Взобравшись по узкой улице на высоту, откуда махина Храма была видна почти целиком, Иегуда обернулся. Святыня всех евреев мира, последняя цитадель восставших, была, как утренним туманом, затянута дымком занимающегося пожара. Старик присмотрелся, щуря глаза, которые тут же начали обильно слезиться от слепящего солнечного сияния…
Да, дым горящих ершалаимских кварталов, пылавших вот уже три дня, был куда как более черным и густым. Этот же был светлым, менее заметным, клочковатым. Но над северной частью Храма, той, где были склады с дровами для жертвоприношений, дрожал немыслимо горячий воздух. И, казалось (с этого расстояния можно было и ошибиться, но Иегуда мог поклясться, что видел!), что из-под плоской крыши храмового строения, примыкавшего к массивным воротам, выбивались языки яркого, веселого пламени.
Храм горел.
Иегуда замер, не в силах отвести взгляд от страшного зрелища.
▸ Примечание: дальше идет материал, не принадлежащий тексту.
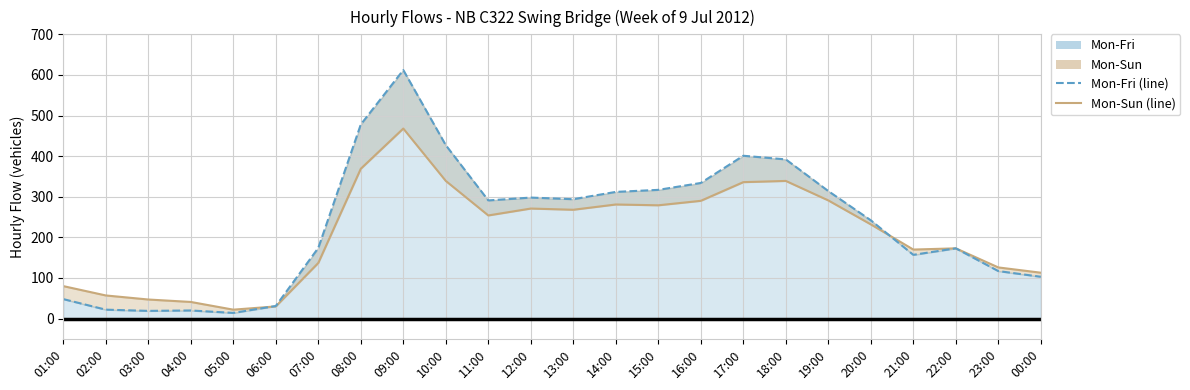

Reading left to right, list all the values displayed in this chart.

Mon-Fri: 01:00=48	02:00=22	03:00=19	04:00=20	05:00=14	06:00=31	07:00=174	08:00=478	09:00=612	10:00=427	11:00=291	12:00=298	13:00=294	14:00=312	15:00=317	16:00=334	17:00=401	18:00=392	19:00=314	20:00=242	21:00=157	22:00=173	23:00=117	00:00=103
Mon-Sun: 01:00=80	02:00=57	03:00=47	04:00=41	05:00=22	06:00=30	07:00=137	08:00=369	09:00=468	10:00=339	11:00=254	12:00=271	13:00=268	14:00=281	15:00=279	16:00=290	17:00=336	18:00=339	19:00=291	20:00=232	21:00=170	22:00=173	23:00=126	00:00=113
«Рухнет Храм старой веры, – произнес он про себя с той же интонацией, с какой эту фразу говорил Иешуа: размеренно, монотонно, как читает Тору раввин, нанизывая слово на слово, одно за другим – с утвержденной еще тысячу лет назад скоростью и интонацией. – И на месте его воздвигнется Храм веры новой».
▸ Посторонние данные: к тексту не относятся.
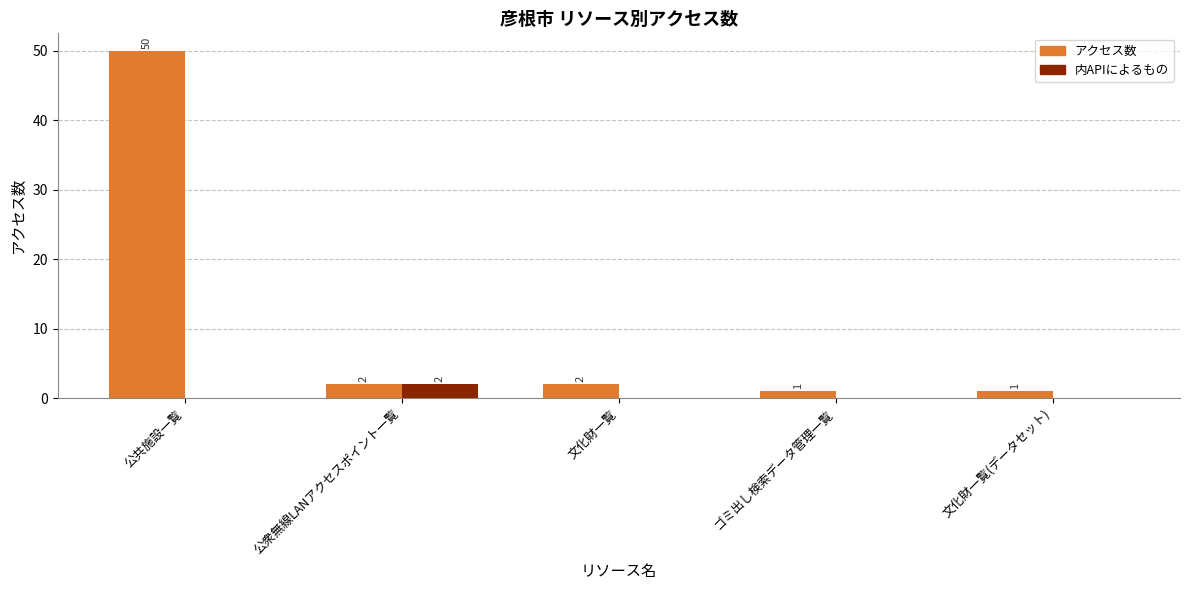

At which label does アクセス数 first exceed 2?

公共施設一覧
Пламя выплеснулось из-под низких крыш дровяных складов, разлилось вокруг, жадно облизывая соседние постройки и камни внутреннего двора. До Иегуды донесся тысячеголосый крик – ярости или ужаса, было не разобрать.
«Откуда ты знал? – спросил Иегуда несуществующего собеседника, чувствуя, как сердце его замирает при виде гибнущей святыни. – Ты же ничего не мог знать! Ты же умер, когда в Риме еще правил Тиберий, и Иудея лежала перед ним покорная, как смирившаяся с насилием наложница! Так откуда? Кто нашептал тебе? Ведь когда я спросил, что означают твои слова, ты просто прикоснулся пальцами к моему лбу и сказал, что и воздвигнется и разрушится святыня лишь у меня в душе. Что храм мы носим внутри себя, и это самый главный храм на белом свете. Неужели ты, как и пророки древности, учеником которых ты себя считал, умеешь заглядывать за пропасть будущих лет?»
Когда запылали потолочные балки пристройки, сделанные из привезенного сюда Иродом ливанского кедра, ушей старика донесся гортанный выдох – словно многие тысячи людей одновременно выпустили из себя воздух, перед тем задержав дыхание. Или это древний Храм застонал, как умирающий человек?
«Рухнет храм старой веры… – повторил Иегуда, невольно начиная раскачиваться. Пламя плясало в его глазах, начиная свою праздничную трапезу. – И воздвигнется храм веры новой. Рухнет храм…»
Мир лопнул напополам, словно переспевший плод, и ему уже никогда не стать прежним, даже когда истают годы скорби. Никогда.
За падением крыши Храма старик наблюдал со стен Верхнего города.